La proteina prionica patogena PrPSc è la forma mutata nella struttura e capace di autoreplicarsi del prione cellulare, ossia PrPC, una sialoglicoproteina intensamente studiata fin dalla scoperta di questa classe di agenti proteinacei da parte di Prusiner. Non solo l’encefalopatia spongiforme bovina (BSE) nella sua variante umana (m. di Creutzfeldt-Jacob), che dal 1986 si diffuse dalla Gran Bretagna con una sia pur limitata epidemia europea, ma anche le altre malattie da prioni e il meccanismo prionico scoperto in alcune patologie neurodegenerative con differente patogenesi, hanno contribuito a mantenere alto l’interesse della ricerca per ogni aspetto della biochimica di questi polipeptidi.

La sialilazione, ossia la coniugazione di acido sialico al prione, è stata scoperta più di trent’anni fa, ma il ruolo che effettivamente abbia nella patogenesi delle malattie da prioni non è stato ancora definito. Ora Baskakov, facendo il punto delle più recenti acquisizioni sperimentali, definisce questo ruolo.

(Baskakov I. V., Role of Sialylation in prion disease pathogenesis and prion structure. Progress in Molecular Biology and Translational Science – 175, 31-52, 2020 -Epub ahead of print doi: 10.1016/bs.pmbts.2020.07.004, 2020).

La provenienza dell’autore è la seguente: Department of Anatomy and Neurobiology, and Center for Biomedical Engineering and Technology, University of Maryland School of Medicine, Baltimore, MD (USA).

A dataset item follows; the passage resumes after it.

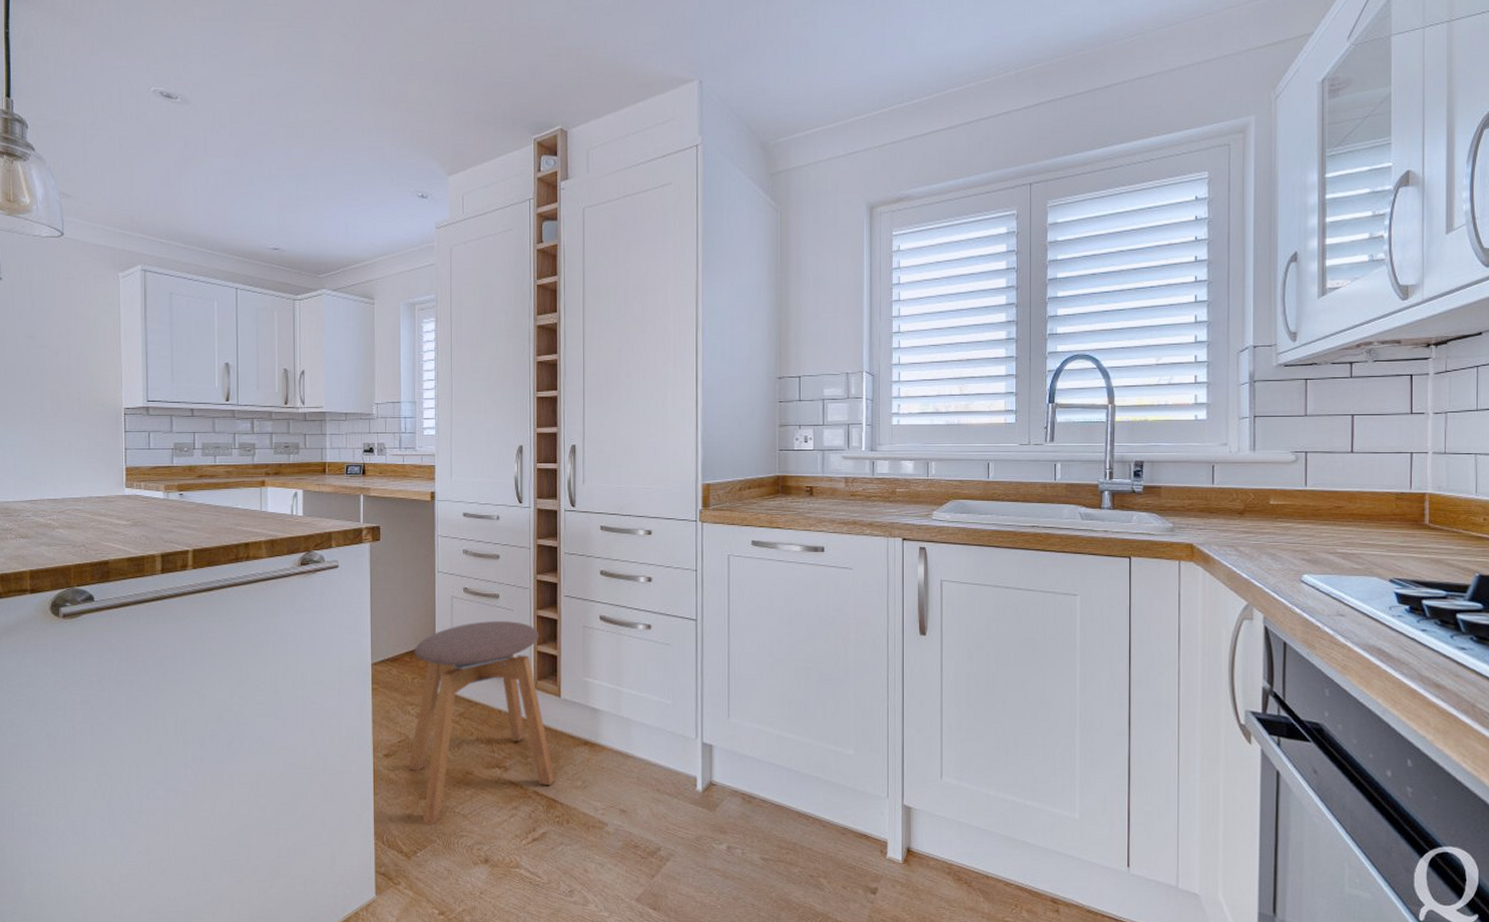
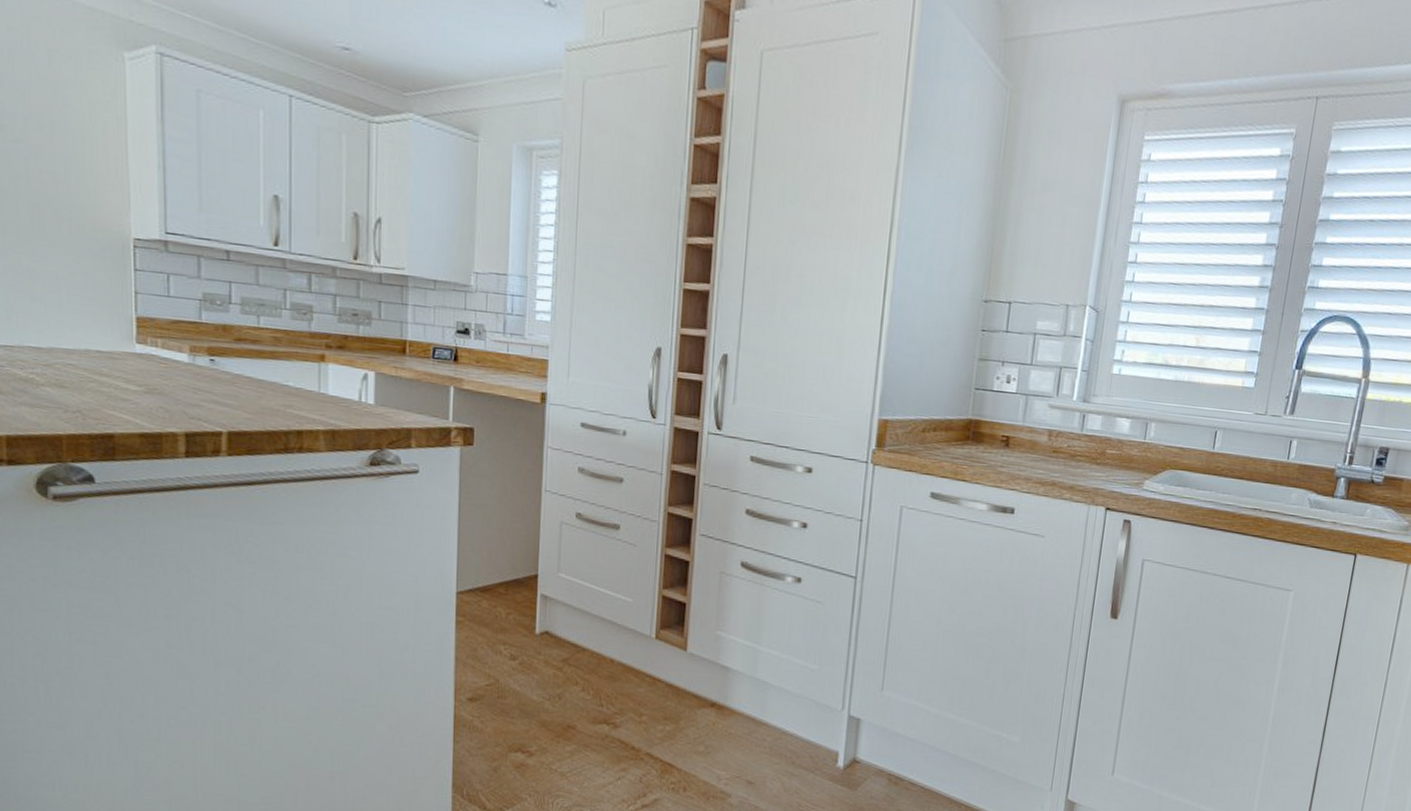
stool: present [408,621,555,825] -> none [497,555,674,782]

Le malattie da prioni costituiscono un gruppo di condizioni patologiche neurodegenerative che colpiscono tanto l’uomo quanto gli animali. Prima della scoperta dei prioni quali responsabili della patogenesi del danno, le singole malattie erano descritte separatamente o classificate in base a un elemento istologico caratterizzante, ossia la degenerazione spongiforme del parenchima cerebrale, oppure sulla base dell’ipotesi eziologica più accreditata, ossia quella da virus di un tipo sconosciuto di dimensioni inferiori a quelle di tutti gli altri virus noti. Si parlava di encefalopatie spongiformi subacute, di malattie da virus lenti o di demenze trasmissibili, denominando la neurodegenerazione che colpiva le mandrie, encefalopatia spongiforme bovina (BSE), mentre quella che affliggeva le pecore conservava il nome di scrapie, e poi vi erano le forme che interessavano l’uomo, quali la malattia di Creutzfeldt-Jakob (CJD), la malattia di Gerstmann-Sträussler-Scheinker (GSS), l’insonnia familiare fatale (FFI) e il kuru.

La storia di quest’ultima patologia merita di essere conosciuta, perché la nozione di trasmissibilità della malattia che fece ipotizzare l’eziologia virale e condusse poi alla scoperta dei prioni nasce proprio dallo studio medico di una curiosità etnico-antropologica, ossia una strana malattia neurologica e psichiatrica, caratterizzata da tremore, atassia e comportamenti bizzarri come risate inappropriate incontrollabili, che colpiva con notevole frequenza alcune tribù indigene della Nuova Guinea. Secondo quanto riferito dagli aborigeni e compreso dagli osservatori britannici, improvvisamente qualche uomo anziano, ma soprattutto donne, bambini e ragazzi, erano posseduti da uno spirito che li faceva tremare e scuotere come se avessero i brividi: comportamento denominato kuru, con una parola dell’idioma locale che indica le scosse.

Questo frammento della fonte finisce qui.